Fitness services are generally supplied under contracts of service entered into between the providers of the services and the participants/clients (or their guardians). Such contracts govern the relationships of the parties, and may contain express terms dealing with safety matters.
Where fitness services are supplied to a consumer in trade or commerce, the Australian Consumer Law imposes a statutory guarantee that a provider must render such services with due care and skill. [3.0]-[3.2] A provider will be liable to compensate a consumer for any loss or damage suffered as a result of a breach of such guarantee.

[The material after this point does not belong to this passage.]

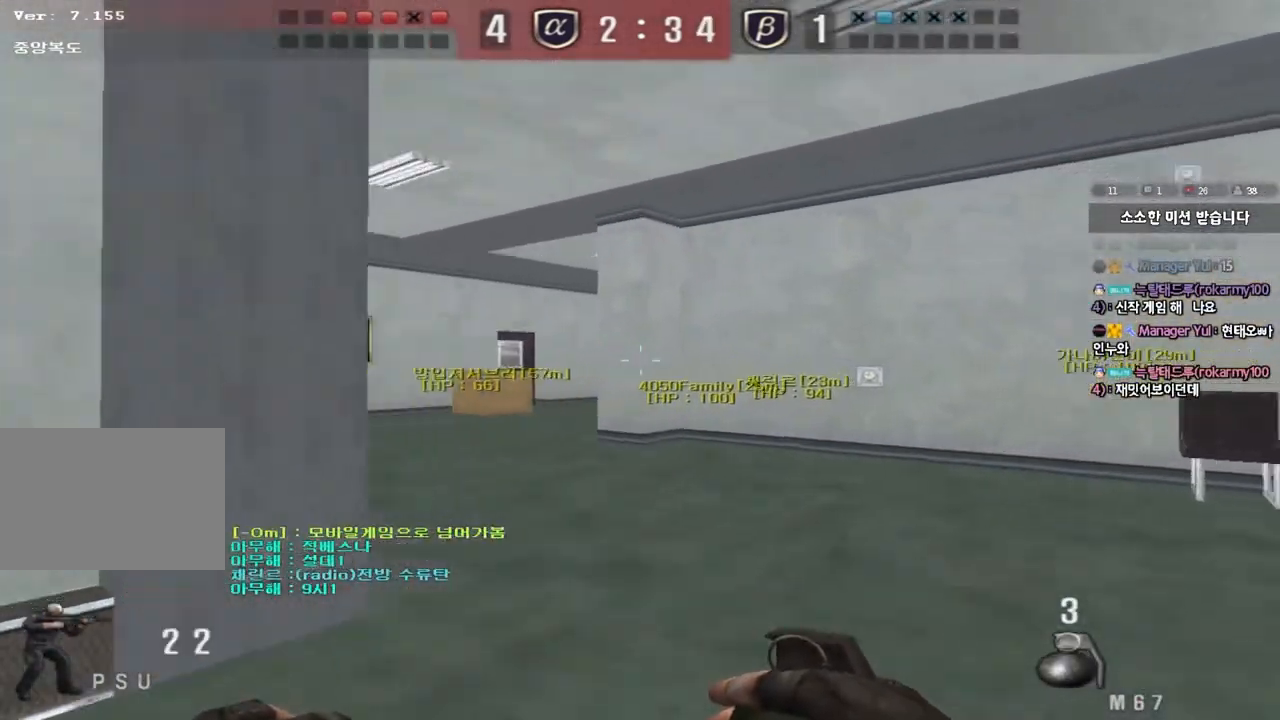
{"keys": ["a", "w"], "events": [[50, "d", "up"], [117, "a", "down"]]}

In determining whether a provider has been careless, the various state and territory Civil Liability Acts are applicable. Various defences contained in state and territory Civil Liability Acts will also continue to apply to claims for breaches of the statutory guarantee.
The guarantee that services be rendered with due care and skill cannot be excluded by the parties to a contract unless the contract is one for recreational services, which is broadly defined.

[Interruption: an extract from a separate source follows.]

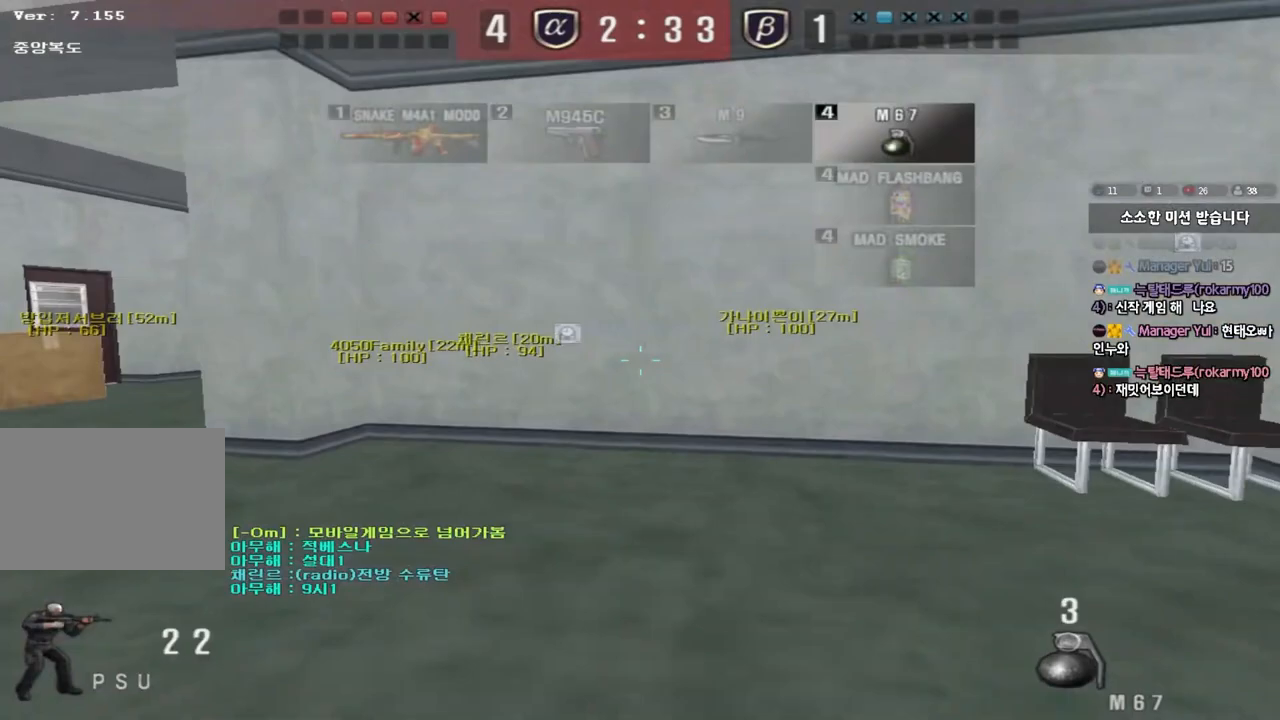
{"keys": ["a", "w"], "events": []}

Under state and territory Fair Trading Acts, different Fitness Codes of Practice apply to the fitness industry. These Codes are not uniform. Some Codes are voluntary, some are mandatory. [4.1]-[4.2] Apart from the Code of the ACT, the mandatory Codes do not generally deal with health and safety matters.
The differences between the various Codes highlight the need for uniform national standards and a nationally adopted Fitness Code.